Shadowlands: The Film Noir Cycle
curated by Greg Olsen
At SAM, Thursdays at 8 pm, through Dec 10.

YOUNG FILMBRATS from the '60s on have been able to reconstruct a film noir scene as if the rules of the genre were encoded in their DNA: Keep the actors grim, the talk hard-boiled, shine a light through the venetian blinds, and you're set. Even the current, dismal Way of the Gun, which can barely rise above its own cynical disgust enough to come up with one believable line of dialogue, doesn't fail to hit every spot on the film noir map: deception; double-cross; elegant, darkly lit room that serves as seat of power; blond femme fatale. But ask the same filmbrats to fashion a similarly iconic moment from a glossy melodrama--a mother tending to her children with the bearing of willing martyrdom, or a young girl shyly spying upon the dashing, self-absorbed dandy she will love her entire life--and they prove incompetent. Just compare the strained, tepid effort of Martin Scorsese's Alice Doesn't Live Here Anymore, with its muddled restraint and ultimate conformity, to the fireworks the director generated restructuring noir conventions in Mean Streets or Taxi Driver. Film noir is practically hardwired into the brains of young filmmakers; the women's film has all but vanished.

It was not always so. Once upon a time the studio system churned out dozens of films a year, in all manner of genre, all with the same offhand efficiency born of years of practice. There was never a sense then that the noirs of Lang or Fuller were the great films of the day; they were profitable quickies churned out to make a buck--as were the melodramas of such directors as Stahl, Sirk, and Ophuls. They just relied on a different set of story variables: lonely widows, guilty playboys, desperate searches for love unending. When they were made, the noir and the weepie were equally disreputable.

The critics managed to rehabilitate noir; they latched on to its angst and anxiety, and saw how concerns that most studio films would only glance at in passing were picked at like an itching scab in noir. Yet the women's weepie, the three-handkerchief film, the soap--whatever you call it, this genre was mostly overlooked. Critics, then as now mostly men, didn't have an interest in the conflicting desires of romance and familial obligation that was the heart of the women's film; they preferred the fatalistic lure of the open road, the existentialist terror at the heart of noir, and as a result one genre has now become lionized while the other still barely manages to be treated with respect. (Tellingly, the one vaguely female-oriented genre that has never completely gone out of favor with male critics and directors is the musical--which is all about escaping the drudgery of domestic responsibility.)

Manny Farber has as good a claim as any to the title of our greatest film critic, and his prescient analyses of Hawks and Fuller went bravely against the tide of mainstream criticism; yet for him, Ophuls' films are overdecorated and Sirk's guilty of needless excess. The French critics who started the whole reevaluation of Hollywood genres in the first place (they named film noir, after all) were more generous with their praise, but the major articles and monographs they wrote still tended to revolve around names like Hitchcock and Ray. It wasn't until Sirk's great champions of the '70s came forward--Jon Halliday, Molly Haskell, Fassbinder--that the women's film received any notice, let alone respect. There could and should have been a middle ground in the discussion, one that realized the women's film could be a portrait of American malaise as sweeping and Technicolored as noir was cramped and shadowy.

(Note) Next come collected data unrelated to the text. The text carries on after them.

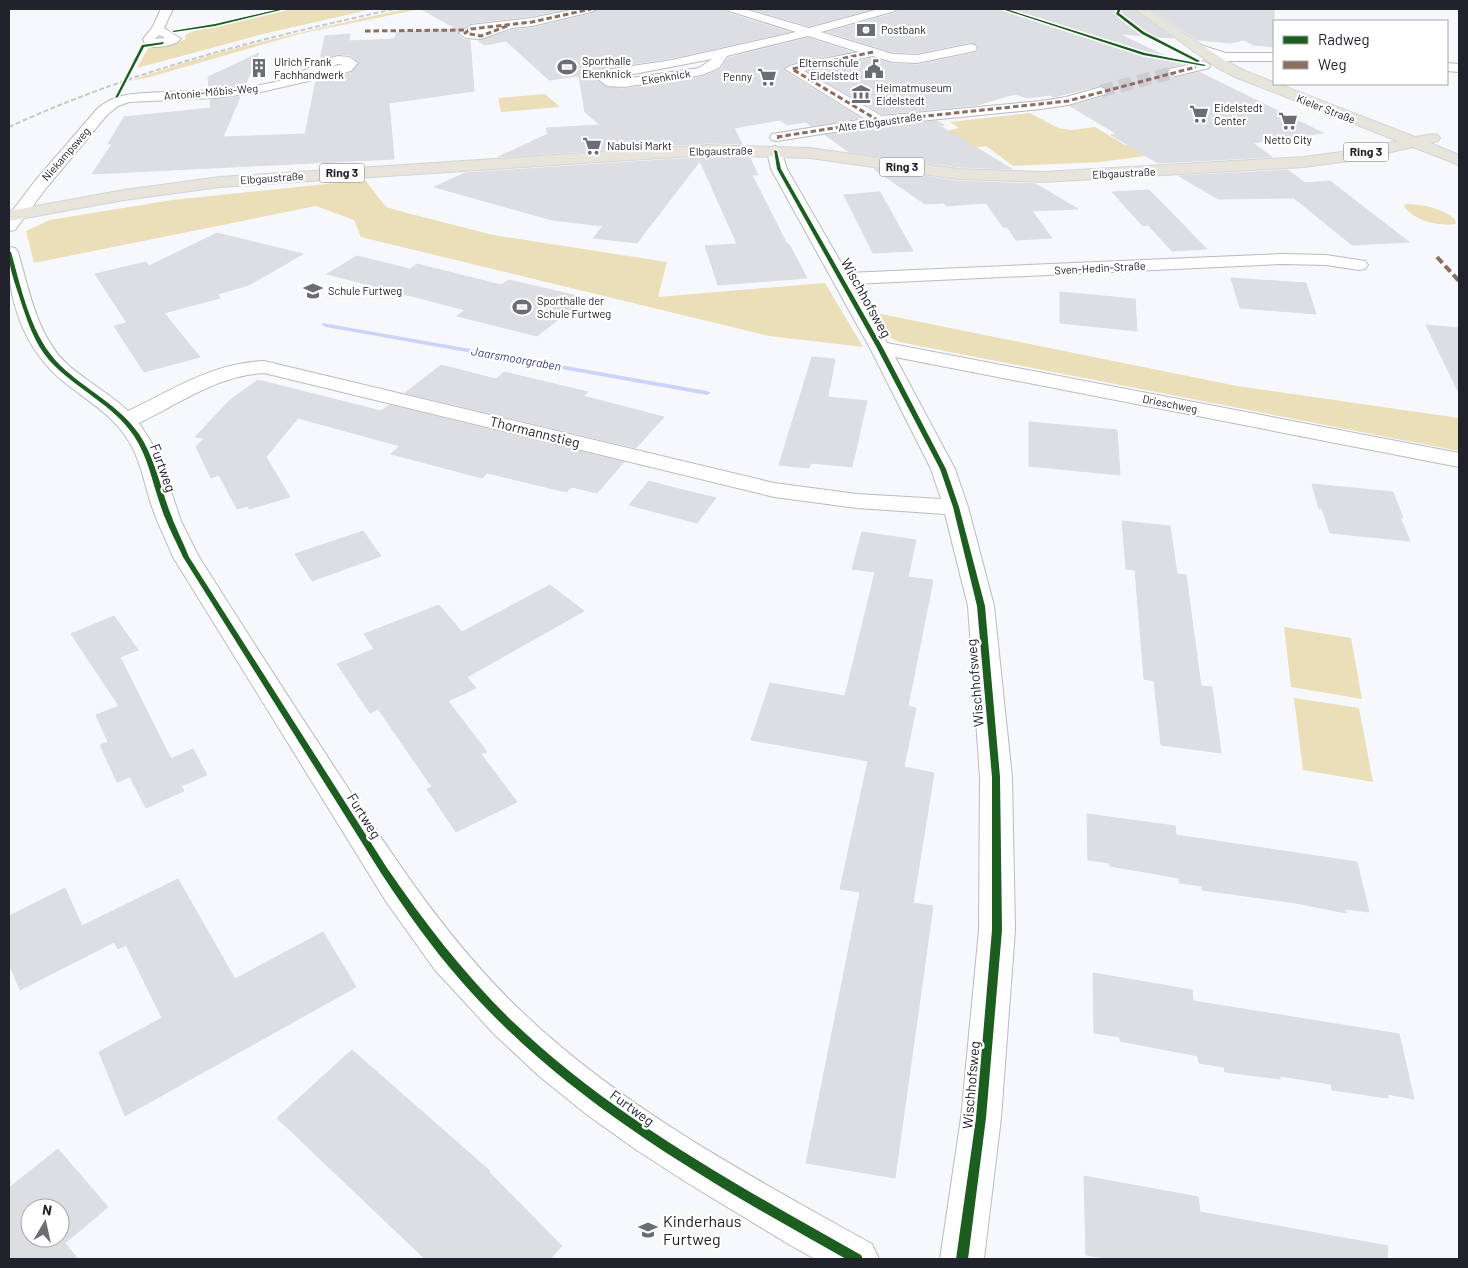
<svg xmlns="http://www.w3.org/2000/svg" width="1468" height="1268" viewBox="0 0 1468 1268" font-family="Barlow,sans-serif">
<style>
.green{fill:#eadfb8}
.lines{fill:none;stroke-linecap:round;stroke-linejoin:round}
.stream{fill:#ccd3fb;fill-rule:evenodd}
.building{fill:#dcdee4;stroke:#dddee4;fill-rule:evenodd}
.street-tunnel{stroke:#cccdd1;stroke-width:13;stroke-dasharray:13 6;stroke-linecap:butt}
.street-casing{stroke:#b9bbc0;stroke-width:2}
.primary-casing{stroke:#d4d5d7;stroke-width:2}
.street{fill:#fefefe;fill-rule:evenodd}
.primary{fill:#e7e4dc;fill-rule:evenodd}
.rail{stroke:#c7c8ca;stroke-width:2;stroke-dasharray:5 2.5;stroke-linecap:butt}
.quiet-far1{stroke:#8d6e63;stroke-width:3;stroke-dasharray:5.5 3;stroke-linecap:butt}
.quiet{stroke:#8d6e63;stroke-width:4;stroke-dasharray:8 4;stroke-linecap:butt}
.cycleway-casing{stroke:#fff;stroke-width:3}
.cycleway{fill:#1b5e20;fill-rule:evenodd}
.labels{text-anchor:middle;stroke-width:4.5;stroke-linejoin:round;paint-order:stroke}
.far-poi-label{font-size:11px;fill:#21222b;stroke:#fff;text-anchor:start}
.far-street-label{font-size:11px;fill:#21222b;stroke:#fff}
.shield{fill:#fff;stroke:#64646b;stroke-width:1}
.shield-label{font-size:12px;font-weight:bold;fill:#21222b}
.far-water-label{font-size:12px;font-style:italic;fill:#373b89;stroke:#fff}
.street-label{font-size:14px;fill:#21222b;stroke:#fff}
.near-poi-label{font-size:16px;fill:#21222b;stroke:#fff;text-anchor:start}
</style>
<rect width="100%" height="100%" fill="#f7f8fb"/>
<!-- green -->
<path class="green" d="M289,9H373L263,34L137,68L149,47L177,43L186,39L185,35L196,30Z
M404,9H421L303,33L150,77L130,81C219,49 312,30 404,9Z
M545,94L560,107L501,112L498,98Z
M1030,113L1058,128L1071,130L1095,127L1125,145L1133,144L1152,155L1101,162L1013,166L986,146L962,150L942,132L959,128L950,122Z
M365,180L386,207L407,213L493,235L667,262L658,297L825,283L863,347L769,336L361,237L354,220L316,206L34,263L26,231L50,220L172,200Z
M1405,204C1422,204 1442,208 1455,219L1456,224C1440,227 1412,220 1404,206Z
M876,313L1237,386L1459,418V451L899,342L889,337Z
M1284,627L1351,638L1362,699L1291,687Z
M1294,698L1359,708L1373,782L1303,770Z"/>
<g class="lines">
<!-- stream -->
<path class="stream" d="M323,323L707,391L711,393L707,395L326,327L322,325Z"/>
</g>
<!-- building -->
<path class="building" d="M421,9H568L532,16L471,23L458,31V35L465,40H470L474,91L389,103L394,159L92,174L112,144H108L124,117L211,108L210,100L240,97L223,137L305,134L316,81L351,73L360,63L350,55L338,54L320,60L325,36L350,34L349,41L394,39L397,32L457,29Z
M599,9H725L728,13L789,32L672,58L611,67L600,71L596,78L606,87L624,89L702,77L720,70L728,58L808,38L851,52L792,63L783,70L860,118L811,126L806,122L787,125L780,120L734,128L742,144L708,143L498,157L548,134L546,128L600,125L585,112L579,76L549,80L506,41L485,45L478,41L512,30L532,28L591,14Z
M750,9H873L809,26Z
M899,9H1133L1173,38L1119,34L1182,64L1170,67L1166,71L1167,74L1175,78L1199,72L1323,133L1253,143L1272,157L1158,163L1111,135L1117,134L1070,106L1107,96L1110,91L1102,85L1054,97L1050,95L1027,98L1015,94L977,105L882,114L809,72L873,58L892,64L917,65L975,53L979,49L977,44L971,42L917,53L893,52L828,32L896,13Z
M1151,9H1274V47L1253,45L1244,40L1231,43L1198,40Z
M259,53L245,85L209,88L208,77Z
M937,121L944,125L940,126L1012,169L958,167L849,152L825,135L879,127Z
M708,157L750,158L758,175H752L787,244H789L807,278L718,285L705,246L737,244L700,161L637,243L593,238L603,226L552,220L434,187L465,173Z
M874,169L958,181L1036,184L1078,209L1032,211L1052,238L1016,240L1007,227H1003L986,203L946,206L944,203L925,204Z
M1288,170L1305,183L1330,181L1409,242L1352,245L1294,198L1218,199L1179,176Z
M1149,190L1207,249L1172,251L1148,225L1143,226L1112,192Z
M880,192L913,251L873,253L844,195Z
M217,233L303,254L249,285L218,294L220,298L164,313L200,357L144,372L114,326L127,323L95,274L146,262L149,266Z
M357,256L410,269L417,264L501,285L509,280L586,298L537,336L457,316L465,310L327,274Z
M1231,278L1306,283L1316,314L1240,308Z
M1060,292L1135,299L1137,331L1060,323Z
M1426,325L1459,328V393Z
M812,357L835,359L828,397L867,401L852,467L811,463L809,468L779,465Z
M441,365L496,379L504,372L588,392L583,396L664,417L636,448L405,393Z
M258,380L381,411L389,405L624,462L597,493L572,487L566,492L487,473L482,478L391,454L400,446L298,418L266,457L290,497L249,509L248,506L237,509L219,475L211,478L196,447L204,438L195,437L231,399Z
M1029,422L1117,430L1120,475L1029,466Z
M649,481L671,487L716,498L697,523L629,505Z
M1312,484L1393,492L1403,518L1400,517L1410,541L1330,533L1322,509H1319Z
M1122,521L1170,526L1177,574L1186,575L1201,686L1212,687L1221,753L1161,745L1154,681L1144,679L1135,570L1126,569Z
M363,531L381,556L312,581L295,554Z
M862,532L916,540L908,577L933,580L908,706L916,708L904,767L934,773L913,903L933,906L895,1178L806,1163L860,892L840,889L868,761L751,740L770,683L845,696L875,572L852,569Z
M550,585L584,611L467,677L476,688L448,701L487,752L481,754L517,802L456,832L427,789L432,787L378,709L370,713L337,664L374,649L364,634L439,605L462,632Z
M114,616L138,650L120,657L171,759L193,749L207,775L181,786L184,791L146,808L130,777L117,782L100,745L108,742L96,715L119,706L71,634Z
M1087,814L1175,826L1176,835L1357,862L1369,912L1345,909L1346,913L1296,903L1202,890V886L1179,883V878L1110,866V863L1088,860Z
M178,879L235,979L323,932L356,987L125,1116L99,1052L162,1018L126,945L118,949L114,942L20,990L9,964V916L65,888L82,926Z
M1093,973L1192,990L1193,1001L1399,1034L1414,1099L1387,1094L1388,1098L1332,1090L1331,1084L1280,1076V1079L1225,1072L1224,1067L1199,1063L1198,1056L1120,1041V1037L1094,1033Z
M352,1050L490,1171L489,1172L562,1246L550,1259H425L277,1118Z
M58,1149L108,1207L65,1243L78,1259H9V1188ZM30,1208H60V1238H30Z
M1084,1176L1198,1197L1200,1212L1388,1246L1387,1259H1111L1086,1255Z"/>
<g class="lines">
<!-- street-tunnel -->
<path class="street-tunnel" d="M1101,91L1175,72"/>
<!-- street casing -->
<g class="street-casing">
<path id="street" d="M161,9H173L164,28L181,39C173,47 156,48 146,46L143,39L152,28ZM159,35L165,38L155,39Z
M576,9H597L591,12L532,26L512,28L481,39L466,38L459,33L471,25L532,18Z
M727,9H744L809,28L879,9H897L895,11L821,32L893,54L917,55L971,44L975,45L977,48L975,51L917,63L892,62L873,56L804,71L882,116L1041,101L1066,97L1101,87L1108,91L1106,94L1068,105L1041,109L879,125L777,141L772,140L770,137L772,134L865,119L785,69L792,65L859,52L808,36L727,56L719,68L702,75L624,87L607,86L598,79L601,73L612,69L672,60L796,32L729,11ZM712,59L699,68L624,79L613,78Z
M1197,44L1226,53H1274V61H1225L1193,51L1191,48Z
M338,56L349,57L358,63L351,71L257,93L214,98L129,102L118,106L107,115L47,187L15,230L9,231V215L35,181L97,109C112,96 127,94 146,93C190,90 236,92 279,81C300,75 317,61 338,56ZM338,64H343L328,68Z
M1204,61L1210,65L1209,68L1175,76L1168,72L1170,69Z
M1447,63L1459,64V72L1447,71Z
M775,146L780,148L787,169L847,273L1282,254L1326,255L1365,261L1368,265L1365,269L1359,270L1326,265L1282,264L853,284L887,343L1459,453V467L895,357L955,469L968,507L994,606L1012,777L1015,930L1001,1118L984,1259H940L961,1118L979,930L980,777L968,606L945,514L857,508L774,497L264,373C216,376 181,403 139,423L158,453L181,521L199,557C247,633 296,709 346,785C399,865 450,943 520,1010C622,1108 750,1176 872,1244L879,1259H815L790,1245L686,1182L635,1149L586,1114L539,1076L495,1035L435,970L387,903L173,557C166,539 157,523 151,504C144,482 140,457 126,437C111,414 85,399 64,382C23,349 6,297 9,247L15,248L18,252C29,290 37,336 67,364C86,381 109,393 128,411C175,389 210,364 264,361L774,483L857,494L941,499L931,469L870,348L771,169L767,151L770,148Z"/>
</g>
<!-- primary casing -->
<g class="primary-casing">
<path id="primary" d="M1135,9H1148L1226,61L1245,71L1415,137L1433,134L1438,135L1440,138L1438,141L1430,143L1459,155V165L1413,147L1356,160L1304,167L1043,182L958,179L810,158L708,155L220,187L124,200L9,221V211L124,190L220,177L708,145L810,148L958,169L1043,172L1304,157L1356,150L1398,141L1235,77L1216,67Z"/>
</g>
<!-- street -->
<use href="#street" class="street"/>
<!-- primary -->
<use href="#primary" class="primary"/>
<!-- rail -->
<path class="rail" d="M9,127C135,69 259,39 394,9"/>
<!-- quiet-far1 -->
<path class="quiet-far1" d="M507,26L481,36L465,33L471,29L532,22L591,9
M365,31L468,30
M873,52L792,69L879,121
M777,137L879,121L1068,101L1196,67"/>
<!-- quiet -->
<path class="quiet" d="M777,137H779
M1437,257L1459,281"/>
<!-- cycleway casing -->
<g class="cycleway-casing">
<path id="cycleway" d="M280,9H285L215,26L174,32L172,31L215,24Z
M1002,9H1006L1145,53L1206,65L1204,66L1143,55Z
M1118,9H1121L1119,13L1144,32L1200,61L1197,62L1142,34L1116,14Z
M164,42L163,44L144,47L118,97L115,98L142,45Z
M774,150L777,151L781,169L883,348L946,469L959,507L985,606L1000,777L1002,930L986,1118L968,1259H956L976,1118L992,930V777L977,606L953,507L940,469L877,348L777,169Z
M9,251L11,252C22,291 31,337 61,366C86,390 119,405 139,434C153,455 159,481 167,504C173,523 182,539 189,557L387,868C424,922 464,974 511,1020C613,1118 739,1186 861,1255L863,1259H846C709,1182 567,1102 462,982C432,948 406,911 381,873L183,557C175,539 166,523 160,504C152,481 148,457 134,436C113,404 75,389 49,360C34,343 27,320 20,299C15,283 8,266 9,251Z"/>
</g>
<!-- cycleway -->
<use href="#cycleway" class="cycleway"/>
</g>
<!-- icons -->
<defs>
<g id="bank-bare" transform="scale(1.5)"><path d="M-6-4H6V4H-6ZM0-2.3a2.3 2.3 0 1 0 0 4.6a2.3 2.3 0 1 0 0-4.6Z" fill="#6c6d74" stroke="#fff" stroke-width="2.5" paint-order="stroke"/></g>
<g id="stadium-bare" transform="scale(1.5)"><path d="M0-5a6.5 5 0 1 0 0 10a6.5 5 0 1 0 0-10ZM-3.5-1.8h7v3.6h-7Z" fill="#6c6d74" stroke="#fff" stroke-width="2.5" paint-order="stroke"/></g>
<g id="building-bare" transform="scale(1.5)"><path d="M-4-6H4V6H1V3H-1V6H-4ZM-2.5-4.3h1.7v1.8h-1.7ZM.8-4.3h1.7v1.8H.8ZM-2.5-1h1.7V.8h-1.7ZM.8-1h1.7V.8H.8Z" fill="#6c6d74" stroke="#fff" stroke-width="2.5" paint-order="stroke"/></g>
<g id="civic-bare" transform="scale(1.5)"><path d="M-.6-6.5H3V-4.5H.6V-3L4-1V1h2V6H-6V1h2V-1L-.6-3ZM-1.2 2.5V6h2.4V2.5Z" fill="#6c6d74" stroke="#fff" stroke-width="2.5" paint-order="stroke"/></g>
<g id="supermarket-bare" transform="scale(1.5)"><path d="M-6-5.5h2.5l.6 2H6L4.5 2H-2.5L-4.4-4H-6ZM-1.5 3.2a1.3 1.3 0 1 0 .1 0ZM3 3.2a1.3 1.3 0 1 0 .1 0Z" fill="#6c6d74" stroke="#fff" stroke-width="2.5" paint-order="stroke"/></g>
<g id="museum-bare" transform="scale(1.5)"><path d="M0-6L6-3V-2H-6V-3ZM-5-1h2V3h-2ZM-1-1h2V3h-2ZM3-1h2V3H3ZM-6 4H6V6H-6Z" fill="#6c6d74" stroke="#fff" stroke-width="2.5" paint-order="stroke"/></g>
<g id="school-bare" transform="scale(1.5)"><path d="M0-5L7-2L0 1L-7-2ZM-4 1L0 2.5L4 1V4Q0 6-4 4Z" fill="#6c6d74" stroke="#fff" stroke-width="2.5" paint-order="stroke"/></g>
</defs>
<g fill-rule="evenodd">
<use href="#bank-bare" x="866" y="30"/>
<use href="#stadium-bare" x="567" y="67"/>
<use href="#building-bare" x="259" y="68"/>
<use href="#civic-bare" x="874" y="69"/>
<use href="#supermarket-bare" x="767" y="77"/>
<use href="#museum-bare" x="861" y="94"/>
<use href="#supermarket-bare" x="1199" y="114"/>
<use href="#supermarket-bare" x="1288" y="121"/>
<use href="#supermarket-bare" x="592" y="146"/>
<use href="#school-bare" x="313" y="291"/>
<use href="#stadium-bare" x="522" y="307"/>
<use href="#school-bare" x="648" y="1230"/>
</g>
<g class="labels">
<!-- far-poi labels -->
<g class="far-poi-label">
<text x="881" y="34">Postbank</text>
<text x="582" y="65">Sporthalle<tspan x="582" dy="13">Ekenknick</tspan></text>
<text x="274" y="66">Ulrich Frank<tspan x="274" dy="13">Fachhandwerk</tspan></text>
<text x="859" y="67" text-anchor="end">Elternschule<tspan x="859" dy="13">Eidelstedt</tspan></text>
<text x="752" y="81" text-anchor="end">Penny</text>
<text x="876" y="92">Heimatmuseum<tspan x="876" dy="13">Eidelstedt</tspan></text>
<text x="1214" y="112">Eidelstedt<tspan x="1214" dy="13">Center</tspan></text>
<text x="1288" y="144" text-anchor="middle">Netto City</text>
<text x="607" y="150">Nabulsi Markt</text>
<text x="328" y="295">Schule Furtweg</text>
<text x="537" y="305">Sporthalle der<tspan x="537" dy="13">Schule Furtweg</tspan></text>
</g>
<!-- far-street labels -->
<g class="far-street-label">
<text transform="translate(666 77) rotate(-9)" y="4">Ekenknick</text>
<text transform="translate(211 92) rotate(-5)" y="4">Antonie-Möbis-Weg</text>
<text transform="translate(1326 109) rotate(21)" y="4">Kieler Straße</text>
<text transform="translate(880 122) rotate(-8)" y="4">Alte Elbgaustraße</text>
<text transform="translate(721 151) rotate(-1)" y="4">Elbgaustraße</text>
<text transform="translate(66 154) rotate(-49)" y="4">Niekampsweg</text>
<text transform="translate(1124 173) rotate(-3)" y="4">Elbgaustraße</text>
<text transform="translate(272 178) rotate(-4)" y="4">Elbgaustraße</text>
<text transform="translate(1100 268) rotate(-3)" y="4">Sven-Hedin-Straße</text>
<text transform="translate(1170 404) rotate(11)" y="4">Drieschweg</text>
</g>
<!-- shield labels -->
<g class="shield">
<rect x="1343.5" y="142.5" width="45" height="19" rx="4"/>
<rect x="879.5" y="157.5" width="45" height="19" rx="4"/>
<rect x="319.5" y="163.5" width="45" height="19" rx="4"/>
</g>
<g class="shield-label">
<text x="1366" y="156">Ring 3</text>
<text x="902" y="171">Ring 3</text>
<text x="342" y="177">Ring 3</text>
</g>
<!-- far-water labels -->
<g class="far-water-label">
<text transform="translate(516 359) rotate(10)" y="4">Jaarsmoorgraben</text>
</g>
<!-- street labels -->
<g class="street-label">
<text transform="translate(866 298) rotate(61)" y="5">Wischhofsweg</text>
<text transform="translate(535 432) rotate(14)" y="5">Thormannstieg</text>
<text transform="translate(163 468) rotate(70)" y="5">Furtweg</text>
<text transform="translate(975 683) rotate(-95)" y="5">Wischhofsweg</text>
<text transform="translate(364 816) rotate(58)" y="5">Furtweg</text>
<text transform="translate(971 1085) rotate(-85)" y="5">Wischhofsweg</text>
<text transform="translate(632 1108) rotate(36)" y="5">Furtweg</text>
</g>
<!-- near-poi labels -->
<g class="near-poi-label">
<text x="663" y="1227">Kinderhaus<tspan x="663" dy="18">Furtweg</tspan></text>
</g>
</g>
<!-- border -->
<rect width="1468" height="1268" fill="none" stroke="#21222b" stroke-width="20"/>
<!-- legend -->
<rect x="1273" y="20" width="175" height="65" fill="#ffffff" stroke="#a6a7aa"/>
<rect x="1283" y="36" width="25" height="8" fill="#1b5e20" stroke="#a6a7aa"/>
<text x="1318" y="45" font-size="15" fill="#21222b">Radweg</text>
<rect x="1283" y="61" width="25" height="8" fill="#8d6e63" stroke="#a6a7aa"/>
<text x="1318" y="70" font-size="15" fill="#21222b">Weg</text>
<!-- north arrow -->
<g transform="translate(45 1223) rotate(9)"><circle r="24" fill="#ffffff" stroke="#a6a7aa"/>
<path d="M0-4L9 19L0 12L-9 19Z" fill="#6c6d74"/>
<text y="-8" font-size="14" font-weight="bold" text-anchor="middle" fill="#21222b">N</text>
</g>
</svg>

SAM film curator Greg Olson agrees, and points as example to a selection from the museum's current film noir series, Raoul Walsh's The Man I Love. There are the requisite small-time hoods and seedy nightclubs of noir, but there's also Ida Lupino struggling to put her love life together, talking her way into Robert Alda's office as a first step on the road to showbiz (foreshadowing Lana Turner in Imitation of Life) and singing a Gershwin tune (George and Ida!) while she lets cigarette smoke curl lazily out of her mouth. Love, self-sacrifice, family ties that bind, a strong woman character at the center of events (all of which seldom matter in noir)--and gangsters, tough-as-nails dialogue, and a sultry whisper of life experiences far from the suburbs of the women's film. The best of both worlds? Actually, most commentaries (I've not seen The Man I Love) dismiss it as harmless hokum. Which is exactly what they used to say about each of the genres it splices together.

The current film noir series at SAM is sold out for all screenings. However, there are generally a few no-shows each night, so the patient and persistent may wish to arrive early just in case.